Attorneys general in the five Gulf states say they are open to settling environmental damage claims. Mississippi Attorney General Jim Hood says any deal would have to consider future fallout.
"It will be on terms that the scientists tell me that we can foresee that will allow us to recoup what we're actually owed if we see damages seven, eight, 10 years down the line," he said.
None of the parties involved in the case, including the U.S. Justice Department, would discuss settlement negotiations, but many observers expect some sort of a deal before the trial gets too far along.
"I can guarantee you this will not go to verdict," says Daniel Becnel Jr., a plaintiffs lawyer in Reserve, La., who has been involved in other major tort settlements.
Despite having filed one of the first lawsuits over the Gulf oil spill, Becnel says he doesn't think the trial is necessary.
"We don't really need a trial," he says. "Why do we need a trial to apportion fault? That's what this trial is all about, to apportion fault and for potential punitive damages. BP has admitted liability, and they can pay it."
Becnel says the evidence about what happened has already come out during government investigations of the disaster. He is advising most of his clients to take a final settlement from the BP claims fund and opt out of any global settlement that might come from the case in New Orleans.

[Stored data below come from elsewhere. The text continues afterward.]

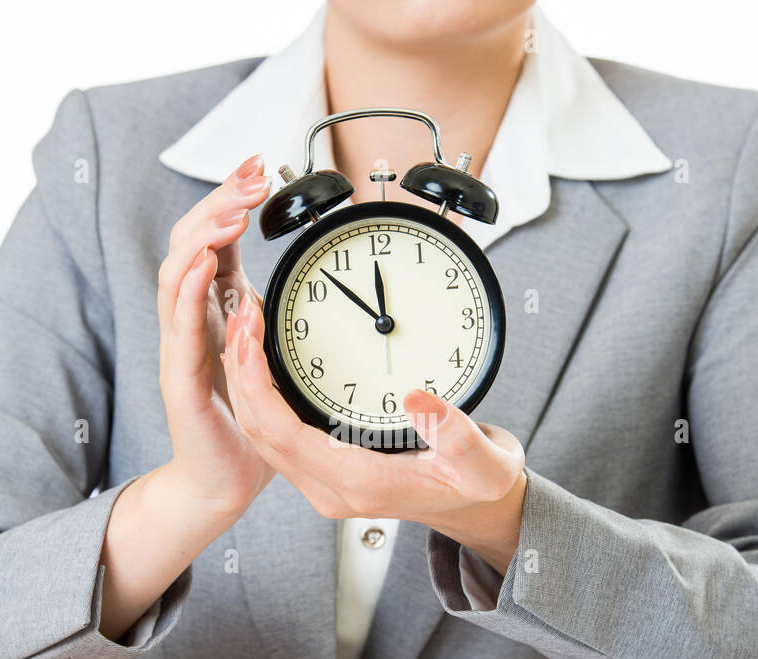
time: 11:52
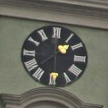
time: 1:37
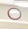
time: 2:42
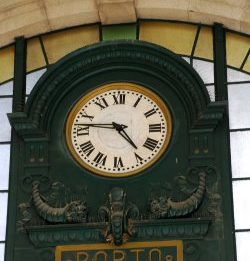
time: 4:46
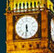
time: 5:30
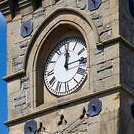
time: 12:13
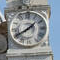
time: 1:40
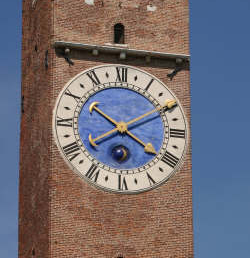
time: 10:20
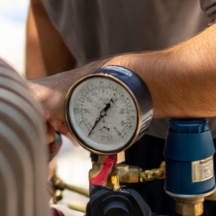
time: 1:36
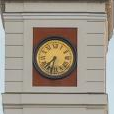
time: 7:32
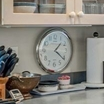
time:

"This is a giant, giant money grab by the plaintiffs bar that is going to come out of the pocket of innocent victims," he says.
But lawyers involved in the trial say it will be the first real opportunity for oil spill victims to hear the whole truth.
"There's only one place where a waitress or a shrimper can be on equal footing with a company the size of BP, and that's a courtroom," says Rhon Jones, with the Montgomery, Ala., law firm Beasley Allen. Jones is part of the plaintiffs' steering committee, a group of lawyers coordinating the case.
Unlike Becnel, he expects that the trial will uncover new details about what went wrong.
Nelson of Bon Secour Fisheries says he just wants the truth.
"How careless were they?" Nelson asks. "Or was this just an unfortunate accident?"